ベンチャー投資会社「BMW i ベンチャーズ社」も設立
イアン・ロバートソンの発言のとおり、BMW iが目的とするのは、電気自動車やハイブリッドといった代替駆動方式への需要増大など、めまぐるしく変化する顧客ニーズへの対応だが、そのほかに強調していたのが、駐車スペース、地域情報、交通機関の乗り換えをふくめたルート提案機能などを備えた高度なナビゲーションシステムの革新である。
BMWは、今回のBMW i発足と同時に、総額1億ユーロを投じて、ニューヨークにベンチャー投資会社「BMW i ベンチャーズ社」を設立している。このBMW i ベンチャーズ社は、モビリティサービスを展開している企業に戦略的な投資をすることで、BMW iで販売する製品、サービスを長期的に拡大していくことを目指すとしている。

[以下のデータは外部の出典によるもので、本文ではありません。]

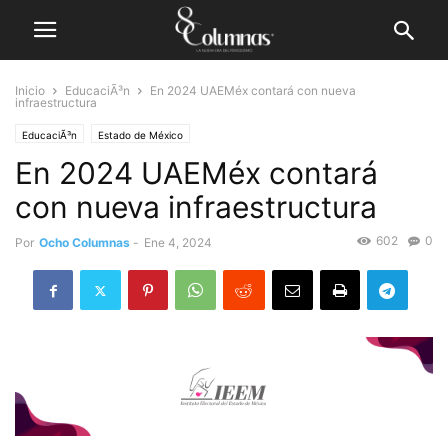
Inicio
EducaciÃ³n
En 2024 UAEMéx contará con nueva
infraestructura
EducaciÃ³n
Estado de México
En 2024 UAEMéx contará
con nueva infraestructura
602
0
Por
Ocho Columnas
-
Ene 4, 2024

その第1弾として、BMW i ベンチャーズ社は、すでに公共の交通機関や駐車スペースの空き状況などをアナウンスするモバイル用アプリケーションを提供しているマイシティウェイ社にたいする資本参加をおこなっている。BMWは、今後もモビリティサービスをさらに発展するべく、その提携先を模索していくという。
クルマの生産は、BMW ライプツィヒ工場を拠点におこなわれ、電気モーター、パワーエレクトロニクス、高電圧のリチウムイオンバッテリー、そのほかのサービスなど、クルマ以外のものにも使用できるさまざまな技術を取り入れることで、顧客のみならず、雇用の拡大、育成に繋げていくという。2013年には同工場にたいし、約4億ユーロを投資し、あらたな設備を導入するほか、約800人のあたらしい雇用を創出する予定だ。